Yay? Look mom, I'm famous. I'll edit this out later for {reasons}.

So glad my alter ego already posted this, saved me a lot of hassle writing my own response.

Especially this:

This commoditization vector is where the actual bear case lives. Forget your framing about demand evaporating with the busywork. The version of the worry I'd take seriously has total inference going up 100x while AI-provider gross margins compress to nothing because the underlying capability turns out to be fungible across providers.

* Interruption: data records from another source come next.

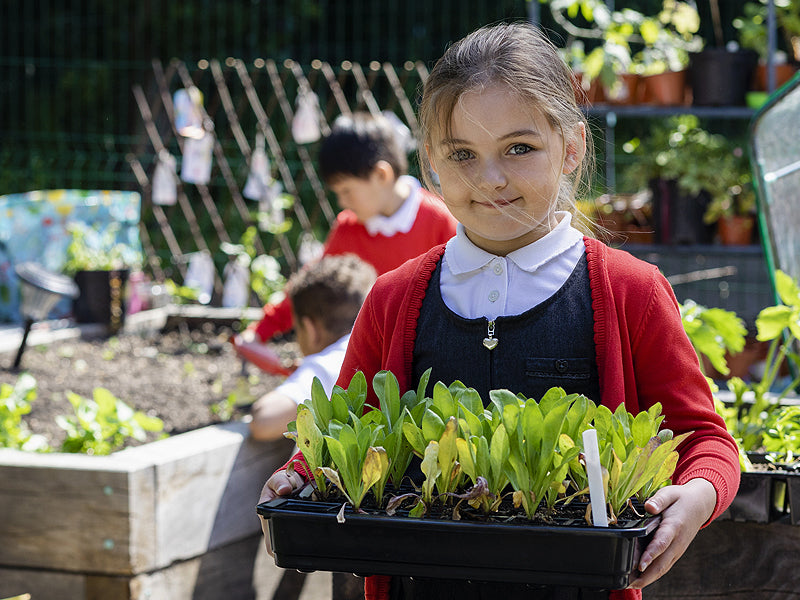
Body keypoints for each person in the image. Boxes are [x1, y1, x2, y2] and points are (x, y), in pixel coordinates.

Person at [259, 21, 741, 600]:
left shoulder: (628, 290)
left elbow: (702, 439)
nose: (489, 179)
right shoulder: (394, 297)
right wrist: (300, 477)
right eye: (462, 154)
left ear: (571, 148)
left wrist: (700, 493)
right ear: (432, 162)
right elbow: (344, 434)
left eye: (519, 148)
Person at [234, 111, 457, 365]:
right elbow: (312, 287)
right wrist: (259, 332)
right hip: (366, 358)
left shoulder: (440, 220)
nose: (342, 201)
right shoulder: (348, 228)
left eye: (346, 190)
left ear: (381, 175)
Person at [248, 253, 376, 441]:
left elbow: (265, 422)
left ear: (309, 329)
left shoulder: (330, 363)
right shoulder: (376, 345)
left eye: (296, 329)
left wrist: (312, 373)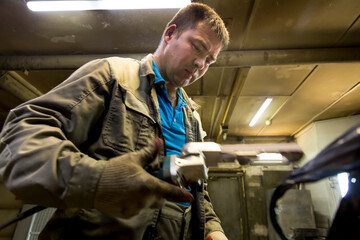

Right now, this is where I predict the LLMs will end up if the exponential growth curve does taper off and become sigmoid before we hit AGI. Intelligence will become akin to a utility. Literally, tokens will be treated in the manner of drinking water or electricity or internet data itself. It'll just be expected that every individual and business will have a hookup and they'll pay a monthly bill for their usage, the price of which won't vary much between providers, and where the ease of switching providers is practically instantaneous.

Doubtful it'll become a public commodity though.

The somewhat close analogue is Bitcoin Mining. Remember it used to be viable to mine on CPU, then GPUs were the only method, then ASICs. And now, as far as I can tell, mining power literally just sorts out to where the cost of electricity is cheaper/subsidized, and its pointless to try to compete if your power costs even 5% more.

Although I have to imagine, similar to electricity prices, there'll be some dynamism in it, with prices potentially shifting not just due to the cost of various inputs, but the shifts in demand in various geographical areas.

Hah, I wonder if there'll be the bargain-tier option to set your agents to only run when there are lapses in demand.

If this does happen, it should strongly inspire a tech race into cheaper electricity generation. A method for converting electricity directly into usable intellectual work is the sign of the next industrial revolution. That's exciting.

You use Mythos or Opus for the demanding work, and smaller models where quality doesn't come first.

This is my other thought. We're going to get a severe tier system for model 'intelligence' and some protocol for determining which model to use for given tasks based on complexity/importance. The top tiers might be the equivalent of Deep Thought from Hitchhiker's Guide where it takes them immense amounts of time, at serious expense, to compute their answers, but said answers are guaranteed to be correct regardless of the complexity of the question (but make sure you specify the question enough to understand the answer). The bottom tiers might be able to assist you at Bar Trivia when you're too drunk to remember movie titles.

So yeah if things taper off before AGI, I expect we'll get some intelligence that is too cheap to meter, but the good stuff will only be available at Top-Shelf pricing.

My overall take? The big guys want to be first to AGI, then hope that RSI takes them all the way to ASI and incredible wealth.

But this is the driving force behind the big bets, all evidence is that the big players believe the hype is real, and the prize for winning (or, at least not losing) is so immense that they don't know how to rationally calculate for it.

Good to have you back, just before I went for the depot antipsychotics. Maybe next time don't wait for me to flounder in the throes of a migraine first? Sigh, DIDs these days, too lazy for their own good.

Right now, this is where I predict the LLMs will end up if the exponential growth curve does taper off and become sigmoid before we hit AGI.

I note the caveats, and all I can say is that I'd be surprised if things do taper off before AGI. Hasn't happened yet, and we're dangerously close. I absolutely wouldn't want to bet against it in the near term.

I've read my Lesswrong and I find the Yudkowskian arguments convincing enough to believe we're going to eventually hit the "foom" point even if progress stagnates in the short term (which it hasn't, as you note).

An AI with Von-Neumann level intellect that is able to self-replicate and cooperate with its copies AND has access to its own source code should, I'd think, be able to solve most bottlenecks to its ascension in the course of a day.

I do not feel remotely qualified to guess what the actual tipping point will be.